#### WORK INSTRUCTION
Copy out the items below, changing every "Kirjoitettu" to "Julkaistu" and keeping everything else the same.

Dataset entries:
────────────────
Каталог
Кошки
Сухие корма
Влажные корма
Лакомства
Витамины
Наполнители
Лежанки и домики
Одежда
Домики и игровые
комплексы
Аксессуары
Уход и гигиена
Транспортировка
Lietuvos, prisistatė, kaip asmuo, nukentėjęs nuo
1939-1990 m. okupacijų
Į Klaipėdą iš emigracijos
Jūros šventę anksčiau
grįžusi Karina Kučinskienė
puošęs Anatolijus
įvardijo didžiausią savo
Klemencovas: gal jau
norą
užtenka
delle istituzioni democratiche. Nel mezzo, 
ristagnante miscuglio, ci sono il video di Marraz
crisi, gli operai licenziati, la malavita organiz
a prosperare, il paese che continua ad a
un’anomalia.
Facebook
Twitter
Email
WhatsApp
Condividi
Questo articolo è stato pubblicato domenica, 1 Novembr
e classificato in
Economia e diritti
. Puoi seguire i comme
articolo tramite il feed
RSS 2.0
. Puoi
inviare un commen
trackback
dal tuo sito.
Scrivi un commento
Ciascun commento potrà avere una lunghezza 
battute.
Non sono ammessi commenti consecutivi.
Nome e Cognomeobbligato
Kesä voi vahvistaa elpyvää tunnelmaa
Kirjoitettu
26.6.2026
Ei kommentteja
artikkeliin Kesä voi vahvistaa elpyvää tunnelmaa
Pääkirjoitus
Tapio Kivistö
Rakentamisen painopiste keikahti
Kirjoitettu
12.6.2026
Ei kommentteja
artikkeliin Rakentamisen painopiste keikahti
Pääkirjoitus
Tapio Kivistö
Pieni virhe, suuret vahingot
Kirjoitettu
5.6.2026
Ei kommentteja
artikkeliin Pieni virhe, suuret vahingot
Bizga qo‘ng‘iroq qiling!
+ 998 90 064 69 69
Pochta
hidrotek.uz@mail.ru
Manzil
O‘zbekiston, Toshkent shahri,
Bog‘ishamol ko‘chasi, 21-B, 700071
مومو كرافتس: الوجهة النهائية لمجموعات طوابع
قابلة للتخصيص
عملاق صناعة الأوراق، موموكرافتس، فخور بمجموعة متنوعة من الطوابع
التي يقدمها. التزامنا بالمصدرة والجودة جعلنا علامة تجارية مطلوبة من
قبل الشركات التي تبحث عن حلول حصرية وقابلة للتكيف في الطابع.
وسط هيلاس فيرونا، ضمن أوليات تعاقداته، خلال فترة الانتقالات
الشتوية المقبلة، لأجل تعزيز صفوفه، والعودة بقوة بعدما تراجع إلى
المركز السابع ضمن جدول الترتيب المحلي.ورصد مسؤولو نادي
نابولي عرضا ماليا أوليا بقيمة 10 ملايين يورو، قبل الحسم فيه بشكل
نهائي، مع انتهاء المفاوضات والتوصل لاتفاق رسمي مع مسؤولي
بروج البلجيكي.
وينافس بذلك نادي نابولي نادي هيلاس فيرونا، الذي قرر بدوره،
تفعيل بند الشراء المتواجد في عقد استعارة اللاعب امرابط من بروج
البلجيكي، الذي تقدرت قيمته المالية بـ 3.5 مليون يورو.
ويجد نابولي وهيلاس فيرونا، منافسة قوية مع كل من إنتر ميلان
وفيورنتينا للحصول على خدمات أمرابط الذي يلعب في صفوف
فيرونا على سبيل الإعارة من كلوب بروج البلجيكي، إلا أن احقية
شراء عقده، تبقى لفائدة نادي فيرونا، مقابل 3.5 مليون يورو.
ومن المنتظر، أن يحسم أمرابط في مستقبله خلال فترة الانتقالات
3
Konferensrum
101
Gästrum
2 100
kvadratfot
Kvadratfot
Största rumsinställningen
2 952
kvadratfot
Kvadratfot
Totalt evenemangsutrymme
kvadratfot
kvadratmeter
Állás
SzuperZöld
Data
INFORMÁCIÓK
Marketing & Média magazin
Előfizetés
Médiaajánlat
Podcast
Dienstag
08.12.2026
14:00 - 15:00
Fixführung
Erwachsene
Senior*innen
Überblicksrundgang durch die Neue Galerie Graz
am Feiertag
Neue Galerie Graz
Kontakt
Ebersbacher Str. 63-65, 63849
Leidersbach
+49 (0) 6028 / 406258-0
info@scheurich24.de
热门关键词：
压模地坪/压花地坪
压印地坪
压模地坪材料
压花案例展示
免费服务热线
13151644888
────────────────
#### YOUR SOLUTION
Каталог
Кошки
Сухие корма
Влажные корма
Лакомства
Витамины
Наполнители
Лежанки и домики
Одежда
Домики и игровые
комплексы
Аксессуары
Уход и гигиена
Транспортировка
Lietuvos, prisistatė, kaip asmuo, nukentėjęs nuo
1939-1990 m. okupacijų
Į Klaipėdą iš emigracijos
Jūros šventę anksčiau
grįžusi Karina Kučinskienė
puošęs Anatolijus
įvardijo didžiausią savo
Klemencovas: gal jau
norą
užtenka
delle istituzioni democratiche. Nel mezzo, 
ristagnante miscuglio, ci sono il video di Marraz
crisi, gli operai licenziati, la malavita organiz
a prosperare, il paese che continua ad a
un’anomalia.
Facebook
Twitter
Email
WhatsApp
Condividi
Questo articolo è stato pubblicato domenica, 1 Novembr
e classificato in
Economia e diritti
. Puoi seguire i comme
articolo tramite il feed
RSS 2.0
. Puoi
inviare un commen
trackback
dal tuo sito.
Scrivi un commento
Ciascun commento potrà avere una lunghezza 
battute.
Non sono ammessi commenti consecutivi.
Nome e Cognomeobbligato
Kesä voi vahvistaa elpyvää tunnelmaa
Julkaistu
26.6.2026
Ei kommentteja
artikkeliin Kesä voi vahvistaa elpyvää tunnelmaa
Pääkirjoitus
Tapio Kivistö
Rakentamisen painopiste keikahti
Julkaistu
12.6.2026
Ei kommentteja
artikkeliin Rakentamisen painopiste keikahti
Pääkirjoitus
Tapio Kivistö
Pieni virhe, suuret vahingot
Julkaistu
5.6.2026
Ei kommentteja
artikkeliin Pieni virhe, suuret vahingot
Bizga qo‘ng‘iroq qiling!
+ 998 90 064 69 69
Pochta
hidrotek.uz@mail.ru
Manzil
O‘zbekiston, Toshkent shahri,
Bog‘ishamol ko‘chasi, 21-B, 700071
مومو كرافتس: الوجهة النهائية لمجموعات طوابع
قابلة للتخصيص
عملاق صناعة الأوراق، موموكرافتس، فخور بمجموعة متنوعة من الطوابع
التي يقدمها. التزامنا بالمصدرة والجودة جعلنا علامة تجارية مطلوبة من
قبل الشركات التي تبحث عن حلول حصرية وقابلة للتكيف في الطابع.
وسط هيلاس فيرونا، ضمن أوليات تعاقداته، خلال فترة الانتقالات
الشتوية المقبلة، لأجل تعزيز صفوفه، والعودة بقوة بعدما تراجع إلى
المركز السابع ضمن جدول الترتيب المحلي.ورصد مسؤولو نادي
نابولي عرضا ماليا أوليا بقيمة 10 ملايين يورو، قبل الحسم فيه بشكل
نهائي، مع انتهاء المفاوضات والتوصل لاتفاق رسمي مع مسؤولي
بروج البلجيكي.
وينافس بذلك نادي نابولي نادي هيلاس فيرونا، الذي قرر بدوره،
تفعيل بند الشراء المتواجد في عقد استعارة اللاعب امرابط من بروج
البلجيكي، الذي تقدرت قيمته المالية بـ 3.5 مليون يورو.
ويجد نابولي وهيلاس فيرونا، منافسة قوية مع كل من إنتر ميلان
وفيورنتينا للحصول على خدمات أمرابط الذي يلعب في صفوف
فيرونا على سبيل الإعارة من كلوب بروج البلجيكي، إلا أن احقية
شراء عقده، تبقى لفائدة نادي فيرونا، مقابل 3.5 مليون يورو.
ومن المنتظر، أن يحسم أمرابط في مستقبله خلال فترة الانتقالات
3
Konferensrum
101
Gästrum
2 100
kvadratfot
Kvadratfot
Största rumsinställningen
2 952
kvadratfot
Kvadratfot
Totalt evenemangsutrymme
kvadratfot
kvadratmeter
Állás
SzuperZöld
Data
INFORMÁCIÓK
Marketing & Média magazin
Előfizetés
Médiaajánlat
Podcast
Dienstag
08.12.2026
14:00 - 15:00
Fixführung
Erwachsene
Senior*innen
Überblicksrundgang durch die Neue Galerie Graz
am Feiertag
Neue Galerie Graz
Kontakt
Ebersbacher Str. 63-65, 63849
Leidersbach
+49 (0) 6028 / 406258-0
info@scheurich24.de
热门关键词：
压模地坪/压花地坪
压印地坪
压模地坪材料
压花案例展示
免费服务热线
13151644888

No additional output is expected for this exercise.